# twice in 4 years...



## sortaskinny (Dec 3, 2010)

We have been married more than 10 years and she has cheated on me twice now. We have a beautiful 1 year old. I do not know what to do anymore...I want to try to make it work, but I am not sure I will ever be able to get over it. I am thinking if it happened twice, surely it will happen again! Not sure if I can trust her again. Sadly I do not have many friends that I can talk to about this, so most of it is kept inside. Anyone have any thoughts/advice?


----------



## Toby T (Dec 1, 2010)

I'm so sorry to hear about this, sorta. I think the question to what you can do, is tied to why has she decided to have an affair(s)?

Have you talked to her about why? Frequently it is to replace something lacking at home, like communication, caring, financial or emotional support. Sometimes it is an "exit affair", an excuse to leave. Seldom is it as simple as just for sex. 

You need to determine the cause before you formulate a plan of action.


----------



## sortaskinny (Dec 3, 2010)

Hi, thanks for the replies. Sorry to hear about that RWB, so what did you do? She did tell me about the first one. She definitively does crave the attention and probably something new and secret! Perhaps I am not fulfilling that particular need, but I was trying to do so after the first one.


----------



## sortaskinny (Dec 3, 2010)

Thanks for your comment RWB,

We had a long talk about us and I thought that it went well. She told me that she will cease to speak with this other guy. Well, the knife in my back was twisted...
Afterward I thought we finally understood each other (last night), I intercepted an email to her friend. It stated the opposite of what she told me. She said she is happy to be back with [email protected]#$ and is looking forward to having him meet her family while I am deployed in Afghanistan. I totally see those points you made about the “betrayed club” happening right now!


----------



## the guy (Aug 3, 2010)

Know that RWB has proven the point, stop asking her questions and she will tell you no lies. I suggest you take some time and develope a plan on what you are going to do. As you have found out last night, she is not going to listen to what you say, and the only thing you have control over is what you do and the actions you deside to take in dealing with her. Develope this plan from start to finish and understand the consequence your plan will have. For me this gave me a sense of direction and took away some of the cunfusion.
The most important thing is you take the time to explore the reprocussion that will happen when you make a dicision, so do not make split second ones.

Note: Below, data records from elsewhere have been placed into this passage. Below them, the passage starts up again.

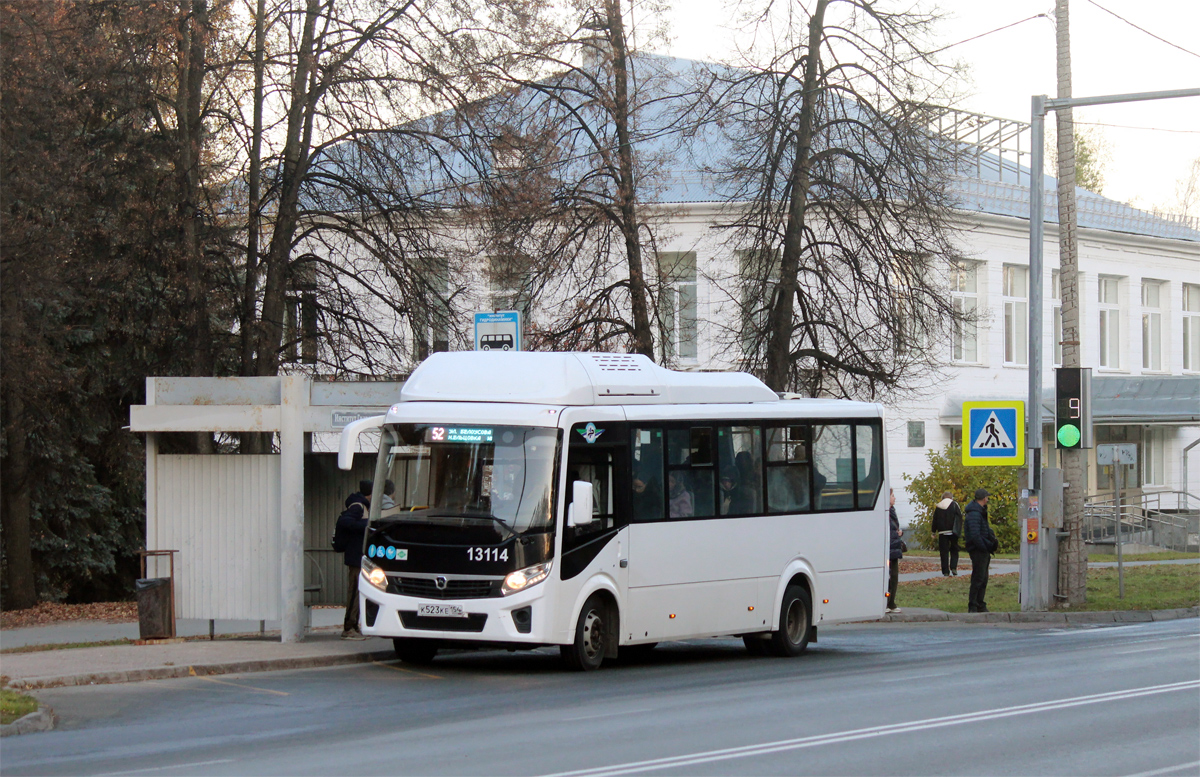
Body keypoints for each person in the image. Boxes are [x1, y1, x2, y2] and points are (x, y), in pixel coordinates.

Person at [337, 479, 372, 639]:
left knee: (358, 592)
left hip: (358, 555)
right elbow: (346, 522)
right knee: (354, 592)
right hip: (355, 556)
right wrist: (367, 525)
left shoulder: (360, 504)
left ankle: (354, 625)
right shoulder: (358, 506)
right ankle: (348, 627)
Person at [963, 487, 999, 613]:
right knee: (978, 578)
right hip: (978, 550)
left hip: (982, 549)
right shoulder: (974, 513)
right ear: (984, 498)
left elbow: (983, 530)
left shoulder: (979, 512)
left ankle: (980, 603)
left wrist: (991, 540)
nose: (987, 499)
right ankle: (973, 604)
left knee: (983, 578)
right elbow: (975, 535)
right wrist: (985, 546)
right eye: (987, 497)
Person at [931, 490, 963, 576]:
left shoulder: (939, 506)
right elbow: (959, 517)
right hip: (953, 531)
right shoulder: (955, 505)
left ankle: (945, 571)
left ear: (943, 497)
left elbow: (935, 520)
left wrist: (933, 532)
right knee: (954, 550)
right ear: (951, 497)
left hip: (942, 532)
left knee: (944, 552)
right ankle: (953, 567)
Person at [887, 489, 904, 613]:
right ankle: (888, 603)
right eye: (892, 496)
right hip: (889, 548)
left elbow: (894, 528)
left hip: (894, 547)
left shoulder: (892, 511)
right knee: (889, 577)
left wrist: (899, 533)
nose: (895, 498)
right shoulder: (885, 513)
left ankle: (891, 602)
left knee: (894, 577)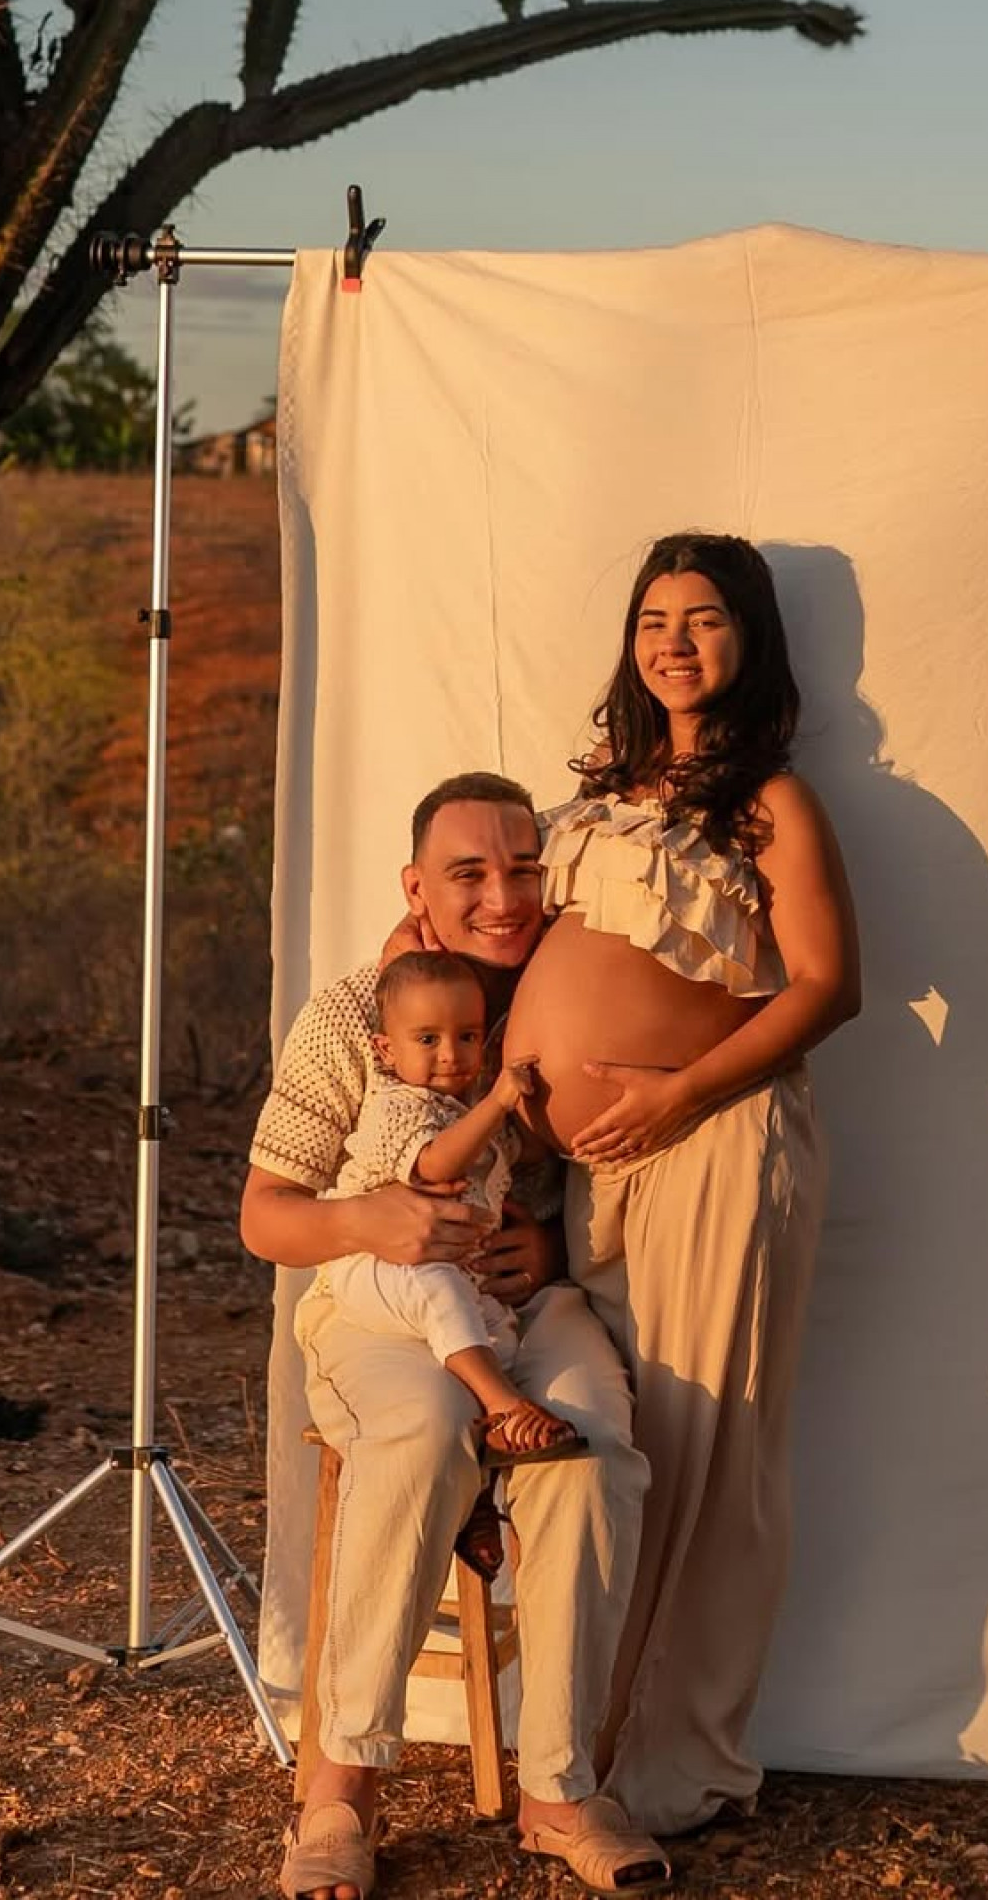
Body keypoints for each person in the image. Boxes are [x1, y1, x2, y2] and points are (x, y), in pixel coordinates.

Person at [242, 773, 668, 1900]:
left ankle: (561, 1789)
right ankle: (340, 1788)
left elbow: (614, 1181)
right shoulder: (355, 1012)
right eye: (468, 872)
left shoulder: (575, 1003)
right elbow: (264, 1216)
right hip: (383, 1300)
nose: (502, 895)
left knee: (591, 1447)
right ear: (415, 887)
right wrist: (367, 1217)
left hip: (522, 1303)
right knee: (426, 1428)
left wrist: (553, 1249)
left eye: (524, 868)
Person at [503, 534, 862, 1836]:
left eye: (703, 618)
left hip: (717, 1138)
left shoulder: (772, 800)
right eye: (654, 618)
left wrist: (681, 1092)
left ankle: (678, 1760)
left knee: (712, 1447)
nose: (674, 641)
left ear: (748, 637)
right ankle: (580, 1746)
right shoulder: (601, 790)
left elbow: (830, 985)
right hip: (598, 1171)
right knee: (626, 1439)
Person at [314, 949, 583, 1463]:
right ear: (386, 1050)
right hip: (376, 1267)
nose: (450, 1055)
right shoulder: (397, 1105)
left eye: (467, 1037)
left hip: (454, 1273)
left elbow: (519, 1152)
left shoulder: (466, 1110)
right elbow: (436, 1165)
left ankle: (489, 1452)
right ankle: (504, 1406)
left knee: (497, 1334)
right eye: (428, 1040)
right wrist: (500, 1101)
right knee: (439, 1291)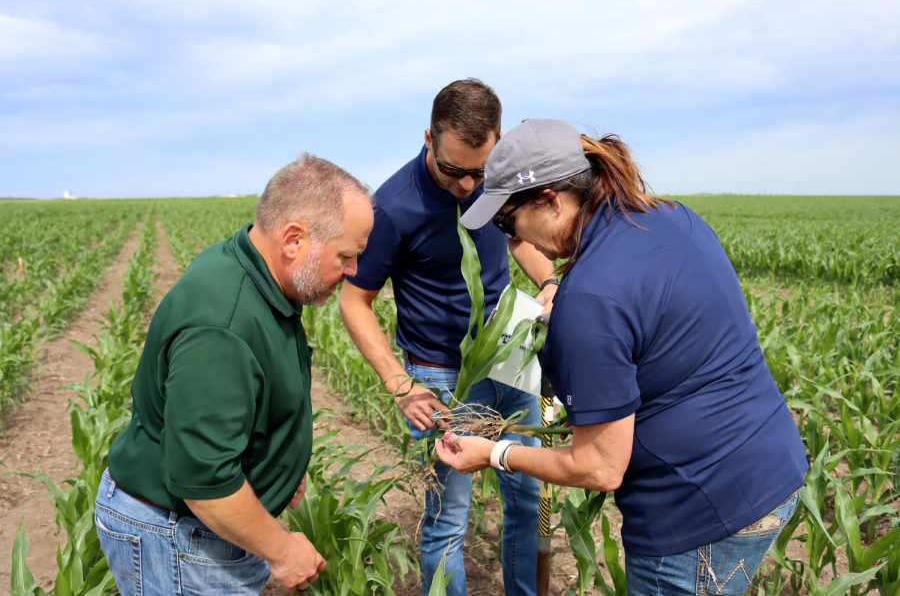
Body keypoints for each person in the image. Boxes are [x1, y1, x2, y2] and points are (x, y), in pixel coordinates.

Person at [436, 118, 808, 596]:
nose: (512, 243)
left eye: (509, 221)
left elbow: (599, 468)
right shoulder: (672, 216)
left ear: (552, 201)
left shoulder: (590, 299)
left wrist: (493, 452)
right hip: (772, 469)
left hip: (695, 512)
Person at [97, 154, 374, 596]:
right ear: (293, 241)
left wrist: (279, 464)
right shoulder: (221, 329)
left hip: (198, 529)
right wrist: (283, 550)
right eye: (347, 255)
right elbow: (203, 480)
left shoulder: (253, 268)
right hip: (180, 537)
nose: (354, 271)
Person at [339, 79, 558, 596]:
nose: (466, 186)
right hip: (442, 376)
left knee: (529, 498)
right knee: (447, 516)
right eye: (453, 170)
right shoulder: (392, 206)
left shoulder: (495, 179)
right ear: (428, 138)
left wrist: (548, 279)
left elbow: (516, 237)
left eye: (479, 171)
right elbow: (355, 302)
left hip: (513, 358)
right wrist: (401, 384)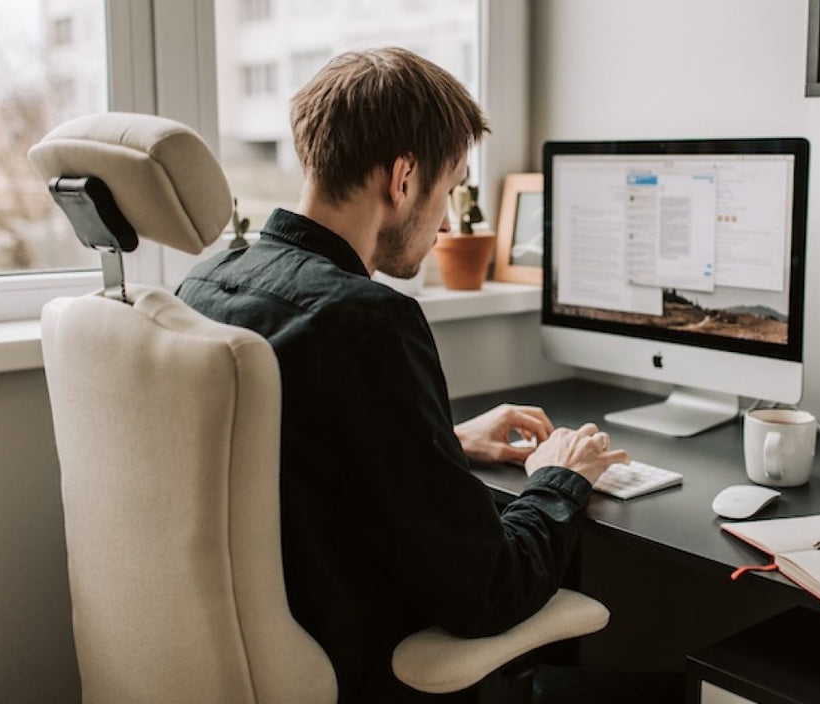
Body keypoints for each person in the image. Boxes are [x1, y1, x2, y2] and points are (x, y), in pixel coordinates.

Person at [176, 47, 629, 702]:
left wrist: (445, 437)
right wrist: (561, 476)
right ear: (404, 177)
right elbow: (488, 592)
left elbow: (286, 451)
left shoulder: (211, 279)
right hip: (357, 664)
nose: (448, 220)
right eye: (449, 190)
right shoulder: (366, 323)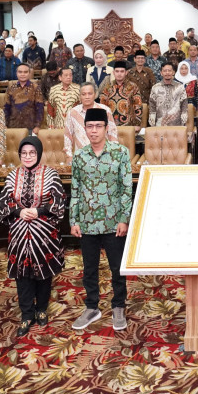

Do you want to fight for the marriage?

Do you want to leave the Marriage?

Do you want to dismiss the behavior and stay married for convinence?


----------



## cb45 (Oct 2, 2009)

sorry u have to go thru this.

u have alot of reading/study stuff to do. o/wise u dont have
too much of a chance, that is unless of course u are a 
prayer warrior.

if u dont study up, then u r almost certainly doomed in yer
marriage attempts.

shalom.........


----------



## ShootMePlz! (Oct 5, 2008)

Now any doubt you had is gone and you know she does not love you. She is just using you financially especially during your upcoming deployment. Sounds like they have plans in the works while you are away and you may come back to a empty home and bank accounts!!! Protect yourself now!!!


----------